EXTRACT TO READ.
☆ ☆ ☆ ☆

The judge of peace, Lord Saltoun, with his wand, and retainers on foot bearing heavy battle axes, was one of the best figures in the procession; though, as he was slightly gray, and his ruby velvet cap and saturated ruff were poor substitutes for a warm cravat and hat-brim, I could not but associate his fine horsemanship with a sore throat, and his retainers and their battle axes with relays of nurses and hot flannels. The flower of the tournament, in the representing and keeping up of the assumed character, however, was its king, Lord Londonderry. He, too, is a man, I should think, on the shady side of fifty, but of just the high preservation and embonpoint necessary for a royal presence. His robe of red velvet and ermine swept the ground as he sat in his saddle; and he managed to keep its immense folds free of his horse’s legs, and yet to preserve its flow in his prancing motion, with a grace and ease, I must say, which seemed truly imperial.—His palfrey was like a fiery Arabian, all action, nerve, and fire; and every step was a rearing prance, which, but for the tranquil self-possession and easy control of the king, would have given the spectators some fears for his royal safety. Lord Londonderry’s whole performance of his part was without a fault, and chiefly admirable, I thought, from his sustaining it with that unconsciousness and entire freedom from mauvaise honte which the English seldom can command in new or conspicuous situations.

☆ ☆ ☆ ☆

Saved data entries

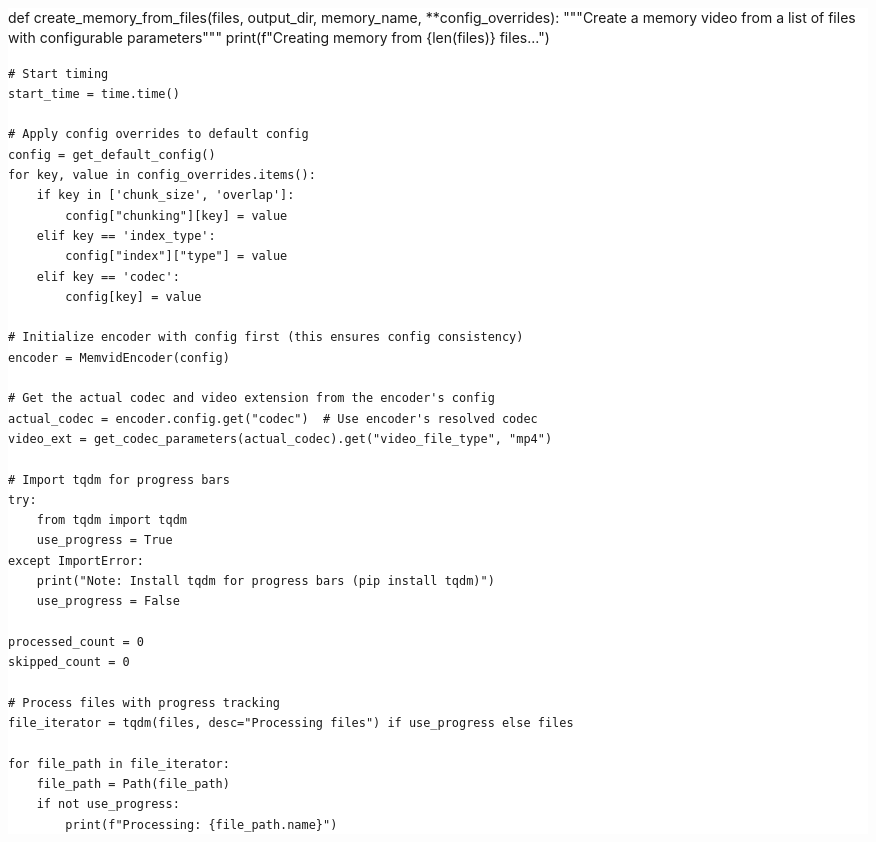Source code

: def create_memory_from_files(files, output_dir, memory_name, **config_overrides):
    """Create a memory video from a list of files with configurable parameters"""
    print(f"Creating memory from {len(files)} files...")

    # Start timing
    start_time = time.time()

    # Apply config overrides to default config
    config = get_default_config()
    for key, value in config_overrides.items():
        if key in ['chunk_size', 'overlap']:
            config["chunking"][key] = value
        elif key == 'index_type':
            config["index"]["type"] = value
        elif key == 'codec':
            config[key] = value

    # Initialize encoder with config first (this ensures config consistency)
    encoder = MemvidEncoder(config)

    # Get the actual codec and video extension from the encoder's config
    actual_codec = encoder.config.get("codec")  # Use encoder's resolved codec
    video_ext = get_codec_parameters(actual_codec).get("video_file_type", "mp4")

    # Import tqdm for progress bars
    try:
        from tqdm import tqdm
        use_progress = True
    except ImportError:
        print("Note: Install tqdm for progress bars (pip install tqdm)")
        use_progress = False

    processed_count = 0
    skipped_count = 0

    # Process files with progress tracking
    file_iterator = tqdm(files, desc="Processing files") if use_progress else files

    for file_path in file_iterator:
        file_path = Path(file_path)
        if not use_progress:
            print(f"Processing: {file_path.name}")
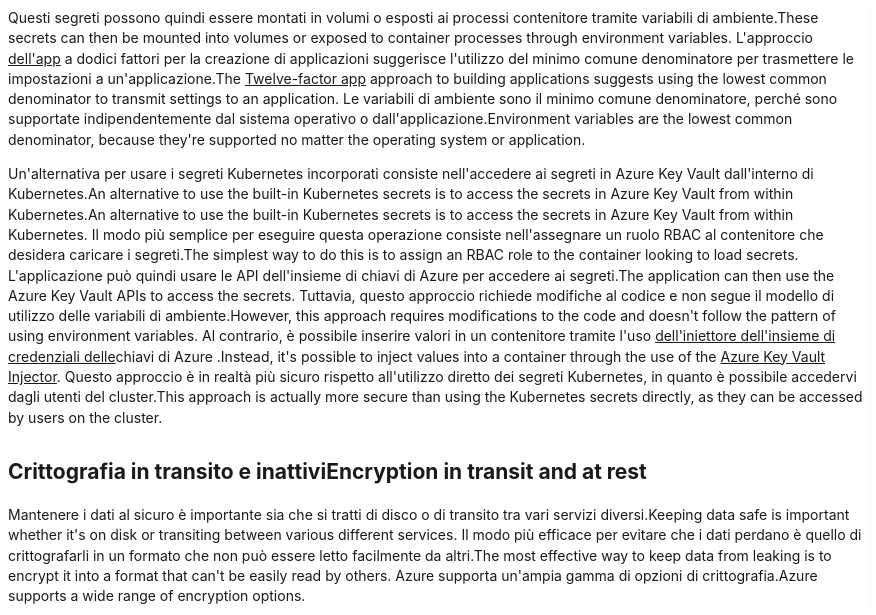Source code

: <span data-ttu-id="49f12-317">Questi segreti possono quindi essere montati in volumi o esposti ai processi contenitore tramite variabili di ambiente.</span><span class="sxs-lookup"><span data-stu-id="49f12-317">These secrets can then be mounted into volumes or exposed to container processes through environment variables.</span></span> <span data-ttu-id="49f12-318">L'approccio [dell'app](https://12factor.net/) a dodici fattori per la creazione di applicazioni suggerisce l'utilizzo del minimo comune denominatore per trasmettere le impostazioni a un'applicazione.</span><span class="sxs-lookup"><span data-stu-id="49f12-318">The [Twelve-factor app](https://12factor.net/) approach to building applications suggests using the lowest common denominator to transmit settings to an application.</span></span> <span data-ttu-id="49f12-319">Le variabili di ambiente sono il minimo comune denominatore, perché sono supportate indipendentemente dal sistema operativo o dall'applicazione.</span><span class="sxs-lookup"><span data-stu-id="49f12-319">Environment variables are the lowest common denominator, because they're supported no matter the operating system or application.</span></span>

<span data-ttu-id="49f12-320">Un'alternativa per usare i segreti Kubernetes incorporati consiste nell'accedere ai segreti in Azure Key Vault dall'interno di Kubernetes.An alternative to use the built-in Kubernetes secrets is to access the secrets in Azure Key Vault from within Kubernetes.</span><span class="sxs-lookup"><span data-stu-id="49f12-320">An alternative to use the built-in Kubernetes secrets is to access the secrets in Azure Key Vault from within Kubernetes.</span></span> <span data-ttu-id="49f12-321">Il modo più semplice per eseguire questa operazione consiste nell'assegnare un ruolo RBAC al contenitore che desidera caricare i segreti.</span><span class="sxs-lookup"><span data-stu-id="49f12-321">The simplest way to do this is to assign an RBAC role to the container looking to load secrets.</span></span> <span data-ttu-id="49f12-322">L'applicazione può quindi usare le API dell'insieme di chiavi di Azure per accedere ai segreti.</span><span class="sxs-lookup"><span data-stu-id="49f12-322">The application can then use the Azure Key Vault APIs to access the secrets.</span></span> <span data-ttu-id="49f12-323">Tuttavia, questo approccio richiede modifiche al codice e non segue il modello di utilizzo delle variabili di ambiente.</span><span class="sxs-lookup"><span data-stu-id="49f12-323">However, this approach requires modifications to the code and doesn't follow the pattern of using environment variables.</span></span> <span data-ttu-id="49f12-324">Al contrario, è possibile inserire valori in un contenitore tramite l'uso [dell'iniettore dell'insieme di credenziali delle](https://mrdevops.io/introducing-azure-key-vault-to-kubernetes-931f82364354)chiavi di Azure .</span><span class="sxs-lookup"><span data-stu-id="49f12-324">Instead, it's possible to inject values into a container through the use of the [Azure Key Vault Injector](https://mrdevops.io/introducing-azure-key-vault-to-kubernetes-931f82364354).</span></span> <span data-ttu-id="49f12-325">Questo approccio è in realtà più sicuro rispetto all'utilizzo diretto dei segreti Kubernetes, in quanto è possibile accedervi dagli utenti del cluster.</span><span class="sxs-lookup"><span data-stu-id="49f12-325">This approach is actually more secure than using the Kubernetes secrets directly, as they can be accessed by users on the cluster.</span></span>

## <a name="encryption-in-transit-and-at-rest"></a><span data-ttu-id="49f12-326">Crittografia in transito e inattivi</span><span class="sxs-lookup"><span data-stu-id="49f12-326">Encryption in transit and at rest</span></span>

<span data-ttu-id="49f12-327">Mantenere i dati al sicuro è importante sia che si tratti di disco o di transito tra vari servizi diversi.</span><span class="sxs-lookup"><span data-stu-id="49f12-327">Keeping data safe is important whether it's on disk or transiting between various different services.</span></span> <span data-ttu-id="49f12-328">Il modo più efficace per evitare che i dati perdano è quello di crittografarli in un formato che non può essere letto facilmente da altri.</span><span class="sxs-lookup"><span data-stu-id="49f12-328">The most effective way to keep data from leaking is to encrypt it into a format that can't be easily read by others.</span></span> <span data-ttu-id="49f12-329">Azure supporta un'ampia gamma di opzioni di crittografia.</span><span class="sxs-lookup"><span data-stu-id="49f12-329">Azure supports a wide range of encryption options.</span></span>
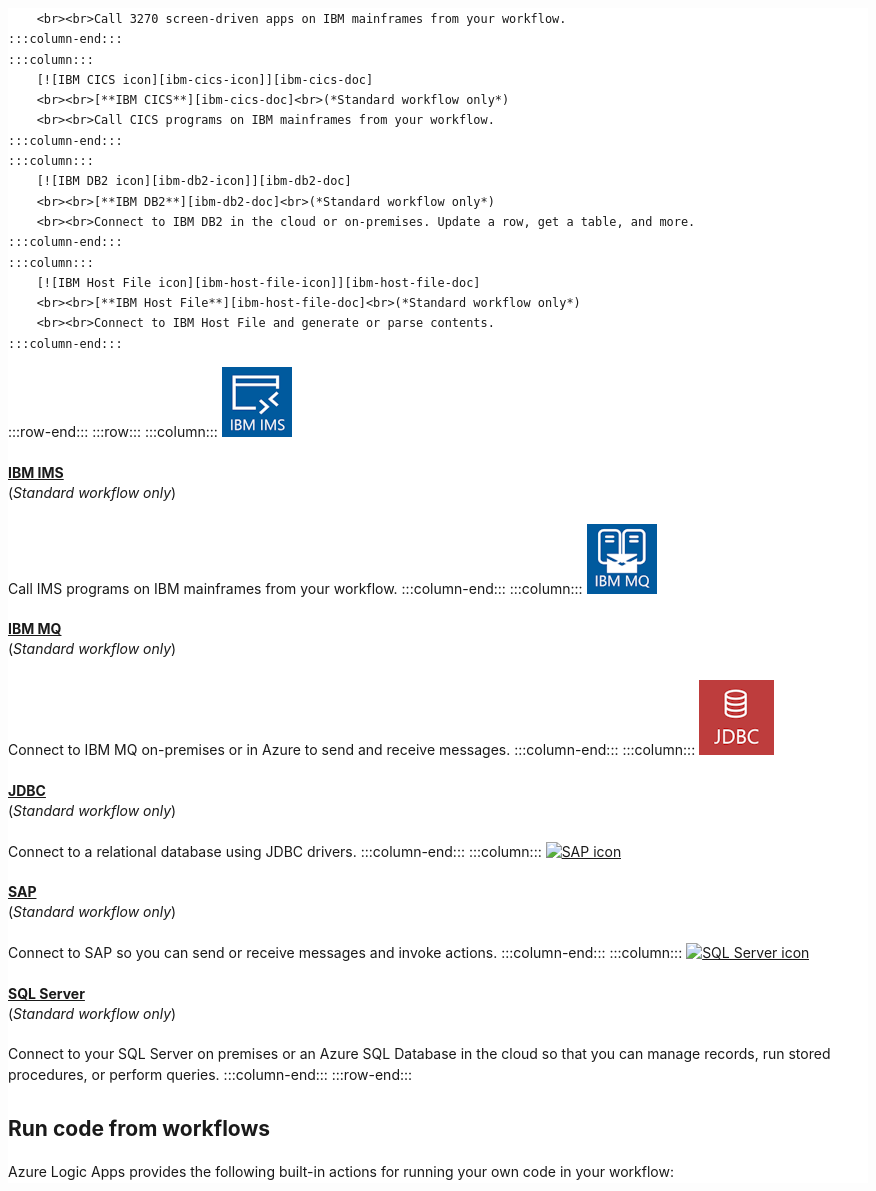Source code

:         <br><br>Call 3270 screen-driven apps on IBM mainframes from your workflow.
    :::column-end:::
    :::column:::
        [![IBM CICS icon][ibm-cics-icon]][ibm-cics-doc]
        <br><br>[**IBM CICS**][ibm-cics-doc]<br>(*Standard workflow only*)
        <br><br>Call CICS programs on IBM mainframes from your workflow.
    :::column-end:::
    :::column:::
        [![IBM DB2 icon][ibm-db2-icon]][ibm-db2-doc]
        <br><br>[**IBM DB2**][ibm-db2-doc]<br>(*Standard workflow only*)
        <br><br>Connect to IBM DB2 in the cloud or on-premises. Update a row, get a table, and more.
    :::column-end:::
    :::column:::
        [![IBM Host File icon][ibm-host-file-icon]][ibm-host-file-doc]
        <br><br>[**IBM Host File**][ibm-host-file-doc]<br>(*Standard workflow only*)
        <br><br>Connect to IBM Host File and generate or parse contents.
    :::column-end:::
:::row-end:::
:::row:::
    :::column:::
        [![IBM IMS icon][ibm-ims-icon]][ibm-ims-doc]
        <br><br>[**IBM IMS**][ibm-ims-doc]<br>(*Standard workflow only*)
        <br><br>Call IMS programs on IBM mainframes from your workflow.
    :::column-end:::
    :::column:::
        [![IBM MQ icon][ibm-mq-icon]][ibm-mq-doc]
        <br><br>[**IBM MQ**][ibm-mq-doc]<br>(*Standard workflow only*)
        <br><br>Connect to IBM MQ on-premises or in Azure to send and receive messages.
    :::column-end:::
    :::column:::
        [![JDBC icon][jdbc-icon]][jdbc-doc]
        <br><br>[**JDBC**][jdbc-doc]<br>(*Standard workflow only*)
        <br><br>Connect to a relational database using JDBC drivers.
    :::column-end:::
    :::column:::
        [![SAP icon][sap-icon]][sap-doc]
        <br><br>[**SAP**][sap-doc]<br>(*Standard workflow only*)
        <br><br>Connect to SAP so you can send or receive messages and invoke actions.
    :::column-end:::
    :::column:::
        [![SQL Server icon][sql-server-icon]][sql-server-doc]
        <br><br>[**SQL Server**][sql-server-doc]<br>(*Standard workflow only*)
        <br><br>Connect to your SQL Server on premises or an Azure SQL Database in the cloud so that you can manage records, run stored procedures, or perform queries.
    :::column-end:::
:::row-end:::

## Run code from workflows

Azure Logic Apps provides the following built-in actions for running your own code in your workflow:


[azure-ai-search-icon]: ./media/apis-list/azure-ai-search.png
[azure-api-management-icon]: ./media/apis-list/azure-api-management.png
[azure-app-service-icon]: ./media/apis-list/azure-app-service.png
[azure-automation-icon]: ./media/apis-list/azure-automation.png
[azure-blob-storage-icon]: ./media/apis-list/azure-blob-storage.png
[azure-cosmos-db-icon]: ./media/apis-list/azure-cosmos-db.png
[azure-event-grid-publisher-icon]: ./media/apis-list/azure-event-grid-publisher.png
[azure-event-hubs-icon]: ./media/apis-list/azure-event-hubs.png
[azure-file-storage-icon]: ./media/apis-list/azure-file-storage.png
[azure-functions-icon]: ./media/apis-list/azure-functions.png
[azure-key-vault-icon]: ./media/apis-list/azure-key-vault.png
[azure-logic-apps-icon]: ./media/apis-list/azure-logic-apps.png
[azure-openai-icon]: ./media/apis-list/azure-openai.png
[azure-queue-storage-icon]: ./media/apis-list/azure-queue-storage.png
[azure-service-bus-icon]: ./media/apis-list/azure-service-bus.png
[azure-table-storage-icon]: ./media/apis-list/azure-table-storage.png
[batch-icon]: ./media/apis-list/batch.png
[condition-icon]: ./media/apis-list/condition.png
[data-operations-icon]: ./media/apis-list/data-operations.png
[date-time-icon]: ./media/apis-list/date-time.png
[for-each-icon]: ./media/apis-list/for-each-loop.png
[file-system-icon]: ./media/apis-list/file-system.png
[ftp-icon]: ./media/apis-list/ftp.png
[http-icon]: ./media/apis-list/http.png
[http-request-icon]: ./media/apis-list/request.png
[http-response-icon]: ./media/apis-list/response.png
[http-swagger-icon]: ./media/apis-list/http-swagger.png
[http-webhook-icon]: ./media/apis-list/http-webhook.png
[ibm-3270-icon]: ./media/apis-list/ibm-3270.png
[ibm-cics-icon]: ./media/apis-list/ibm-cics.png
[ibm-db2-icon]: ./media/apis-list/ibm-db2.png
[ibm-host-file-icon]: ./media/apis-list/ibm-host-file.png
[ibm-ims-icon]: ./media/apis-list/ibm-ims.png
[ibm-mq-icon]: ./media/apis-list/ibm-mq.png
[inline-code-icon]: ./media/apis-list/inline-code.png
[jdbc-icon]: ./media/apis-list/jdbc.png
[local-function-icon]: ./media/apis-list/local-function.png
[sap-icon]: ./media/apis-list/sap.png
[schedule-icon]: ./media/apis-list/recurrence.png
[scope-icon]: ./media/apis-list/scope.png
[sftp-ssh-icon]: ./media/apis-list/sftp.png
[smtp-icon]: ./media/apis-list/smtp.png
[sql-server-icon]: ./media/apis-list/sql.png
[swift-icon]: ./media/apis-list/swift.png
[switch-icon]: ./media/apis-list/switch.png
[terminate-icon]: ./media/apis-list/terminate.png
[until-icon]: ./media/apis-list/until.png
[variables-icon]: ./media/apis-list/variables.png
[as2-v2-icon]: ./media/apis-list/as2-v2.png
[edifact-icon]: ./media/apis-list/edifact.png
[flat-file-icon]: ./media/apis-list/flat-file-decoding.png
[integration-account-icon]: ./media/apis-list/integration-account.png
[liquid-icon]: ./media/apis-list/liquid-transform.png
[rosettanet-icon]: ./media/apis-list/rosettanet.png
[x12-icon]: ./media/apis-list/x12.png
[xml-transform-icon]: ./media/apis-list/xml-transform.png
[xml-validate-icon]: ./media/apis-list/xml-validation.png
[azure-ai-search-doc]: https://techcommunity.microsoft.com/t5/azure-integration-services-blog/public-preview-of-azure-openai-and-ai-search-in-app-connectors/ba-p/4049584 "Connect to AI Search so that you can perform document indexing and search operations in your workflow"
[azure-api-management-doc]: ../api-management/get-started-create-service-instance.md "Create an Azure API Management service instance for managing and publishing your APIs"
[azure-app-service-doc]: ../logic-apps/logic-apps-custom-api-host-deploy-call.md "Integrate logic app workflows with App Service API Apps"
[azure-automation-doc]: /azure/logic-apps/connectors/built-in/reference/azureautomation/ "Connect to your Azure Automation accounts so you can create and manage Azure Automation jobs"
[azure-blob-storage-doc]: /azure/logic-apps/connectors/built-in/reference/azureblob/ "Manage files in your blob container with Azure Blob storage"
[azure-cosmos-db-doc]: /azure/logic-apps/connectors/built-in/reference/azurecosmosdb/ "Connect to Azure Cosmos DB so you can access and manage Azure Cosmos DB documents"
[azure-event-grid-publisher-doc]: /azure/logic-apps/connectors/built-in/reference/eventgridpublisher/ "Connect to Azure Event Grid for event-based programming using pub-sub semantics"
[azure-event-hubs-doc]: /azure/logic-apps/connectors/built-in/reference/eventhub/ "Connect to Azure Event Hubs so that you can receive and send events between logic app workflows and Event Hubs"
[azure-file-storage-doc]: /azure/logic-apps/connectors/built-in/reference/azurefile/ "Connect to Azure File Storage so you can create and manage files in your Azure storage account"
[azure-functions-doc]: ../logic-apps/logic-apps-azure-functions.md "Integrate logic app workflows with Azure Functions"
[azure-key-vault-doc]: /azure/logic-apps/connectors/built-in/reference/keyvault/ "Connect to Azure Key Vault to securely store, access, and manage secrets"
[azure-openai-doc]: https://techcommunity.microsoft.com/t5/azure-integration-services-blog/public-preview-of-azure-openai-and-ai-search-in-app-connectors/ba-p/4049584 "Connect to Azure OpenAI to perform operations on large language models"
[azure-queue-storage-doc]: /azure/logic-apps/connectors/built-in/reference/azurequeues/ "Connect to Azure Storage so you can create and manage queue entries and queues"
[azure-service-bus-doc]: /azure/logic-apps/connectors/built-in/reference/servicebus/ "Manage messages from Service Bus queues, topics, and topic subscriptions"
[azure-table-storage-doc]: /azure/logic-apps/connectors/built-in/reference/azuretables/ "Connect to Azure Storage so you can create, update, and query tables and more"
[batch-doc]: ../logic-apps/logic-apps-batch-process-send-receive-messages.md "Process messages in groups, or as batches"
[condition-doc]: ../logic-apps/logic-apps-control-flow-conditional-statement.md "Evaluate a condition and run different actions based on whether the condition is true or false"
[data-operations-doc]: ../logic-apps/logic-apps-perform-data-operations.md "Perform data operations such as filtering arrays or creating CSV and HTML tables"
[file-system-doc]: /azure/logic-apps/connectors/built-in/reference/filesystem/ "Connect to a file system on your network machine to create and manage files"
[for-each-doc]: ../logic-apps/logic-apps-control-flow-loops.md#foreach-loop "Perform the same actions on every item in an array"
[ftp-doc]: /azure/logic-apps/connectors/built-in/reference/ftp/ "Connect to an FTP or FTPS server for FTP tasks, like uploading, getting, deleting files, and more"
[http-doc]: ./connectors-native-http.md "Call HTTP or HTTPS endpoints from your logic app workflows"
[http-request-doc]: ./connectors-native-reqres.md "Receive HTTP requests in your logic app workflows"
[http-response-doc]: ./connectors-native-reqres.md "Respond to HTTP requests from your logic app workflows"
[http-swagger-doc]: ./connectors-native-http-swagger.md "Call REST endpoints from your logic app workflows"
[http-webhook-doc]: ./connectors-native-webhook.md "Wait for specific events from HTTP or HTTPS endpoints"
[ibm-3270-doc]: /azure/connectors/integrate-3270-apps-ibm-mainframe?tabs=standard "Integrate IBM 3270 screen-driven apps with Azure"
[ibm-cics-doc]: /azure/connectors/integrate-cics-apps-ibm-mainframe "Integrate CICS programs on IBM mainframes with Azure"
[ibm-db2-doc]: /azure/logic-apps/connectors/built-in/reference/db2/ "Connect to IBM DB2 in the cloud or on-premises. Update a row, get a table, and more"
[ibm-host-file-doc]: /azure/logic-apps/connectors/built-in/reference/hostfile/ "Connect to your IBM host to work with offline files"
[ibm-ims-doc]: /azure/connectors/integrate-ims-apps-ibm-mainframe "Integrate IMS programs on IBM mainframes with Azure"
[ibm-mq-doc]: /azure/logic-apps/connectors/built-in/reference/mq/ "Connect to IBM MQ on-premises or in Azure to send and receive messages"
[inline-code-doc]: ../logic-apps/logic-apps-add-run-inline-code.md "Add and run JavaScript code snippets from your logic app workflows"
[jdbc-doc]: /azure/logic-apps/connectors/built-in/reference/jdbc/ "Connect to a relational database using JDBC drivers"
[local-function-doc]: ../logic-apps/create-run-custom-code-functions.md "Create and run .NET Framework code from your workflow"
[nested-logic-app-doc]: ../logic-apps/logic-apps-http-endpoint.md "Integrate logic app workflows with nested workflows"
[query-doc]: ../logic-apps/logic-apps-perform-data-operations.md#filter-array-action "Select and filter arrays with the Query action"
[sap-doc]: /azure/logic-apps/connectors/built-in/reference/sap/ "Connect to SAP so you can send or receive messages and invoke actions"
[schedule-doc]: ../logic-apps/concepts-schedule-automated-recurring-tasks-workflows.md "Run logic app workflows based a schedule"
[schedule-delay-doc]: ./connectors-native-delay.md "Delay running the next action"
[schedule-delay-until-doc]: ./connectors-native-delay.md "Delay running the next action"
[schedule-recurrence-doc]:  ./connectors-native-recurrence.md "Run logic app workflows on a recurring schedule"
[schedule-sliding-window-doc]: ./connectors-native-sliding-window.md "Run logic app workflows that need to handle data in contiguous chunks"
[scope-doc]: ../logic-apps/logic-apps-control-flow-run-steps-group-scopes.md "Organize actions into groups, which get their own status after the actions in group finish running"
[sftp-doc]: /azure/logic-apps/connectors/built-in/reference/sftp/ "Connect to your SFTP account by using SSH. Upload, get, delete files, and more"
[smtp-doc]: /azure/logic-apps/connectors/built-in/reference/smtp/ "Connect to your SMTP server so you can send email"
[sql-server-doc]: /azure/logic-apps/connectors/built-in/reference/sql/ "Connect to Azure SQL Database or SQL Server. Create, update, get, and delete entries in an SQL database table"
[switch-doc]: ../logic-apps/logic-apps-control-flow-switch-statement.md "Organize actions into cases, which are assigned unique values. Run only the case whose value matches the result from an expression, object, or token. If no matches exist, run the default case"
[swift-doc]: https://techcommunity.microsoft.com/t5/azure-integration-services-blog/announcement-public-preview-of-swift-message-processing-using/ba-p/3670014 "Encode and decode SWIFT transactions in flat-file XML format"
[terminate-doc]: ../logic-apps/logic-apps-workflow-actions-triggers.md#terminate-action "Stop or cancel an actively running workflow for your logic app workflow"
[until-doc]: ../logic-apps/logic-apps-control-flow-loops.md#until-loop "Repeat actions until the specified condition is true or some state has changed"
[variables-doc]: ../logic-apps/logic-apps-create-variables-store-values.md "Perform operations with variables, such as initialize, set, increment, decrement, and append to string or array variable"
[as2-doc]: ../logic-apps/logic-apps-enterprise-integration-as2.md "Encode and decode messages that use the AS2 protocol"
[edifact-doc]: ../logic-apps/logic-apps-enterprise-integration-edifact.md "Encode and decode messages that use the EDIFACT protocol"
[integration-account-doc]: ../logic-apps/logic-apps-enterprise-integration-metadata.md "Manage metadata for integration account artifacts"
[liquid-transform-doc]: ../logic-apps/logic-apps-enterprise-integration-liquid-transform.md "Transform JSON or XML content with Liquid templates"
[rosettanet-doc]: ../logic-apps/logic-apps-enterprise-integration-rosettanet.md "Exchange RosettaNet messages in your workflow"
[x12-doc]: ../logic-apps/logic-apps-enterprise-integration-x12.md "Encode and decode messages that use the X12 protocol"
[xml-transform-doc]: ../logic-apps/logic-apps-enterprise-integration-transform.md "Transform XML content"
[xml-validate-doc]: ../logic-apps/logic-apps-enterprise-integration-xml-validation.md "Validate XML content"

☆ ☆ ☆ ☆

ACTION ITEM A.
In the tournament passage, what was Lord Londonderry's robe made of?
ACTION ITEM B.
From the records, give as a numbered list the lines beginning at the one containing "# Initialize encoder" and ending after the one containing "encoder = MemvidEncoder(config)", leaving out blank lines.
The tournament passage has no connection to the records.

EXPECTED ANSWER A.
Red velvet and ermine.

EXPECTED ANSWER B.
1.     # Initialize encoder with config first (this ensures config consistency)
2.     encoder = MemvidEncoder(config)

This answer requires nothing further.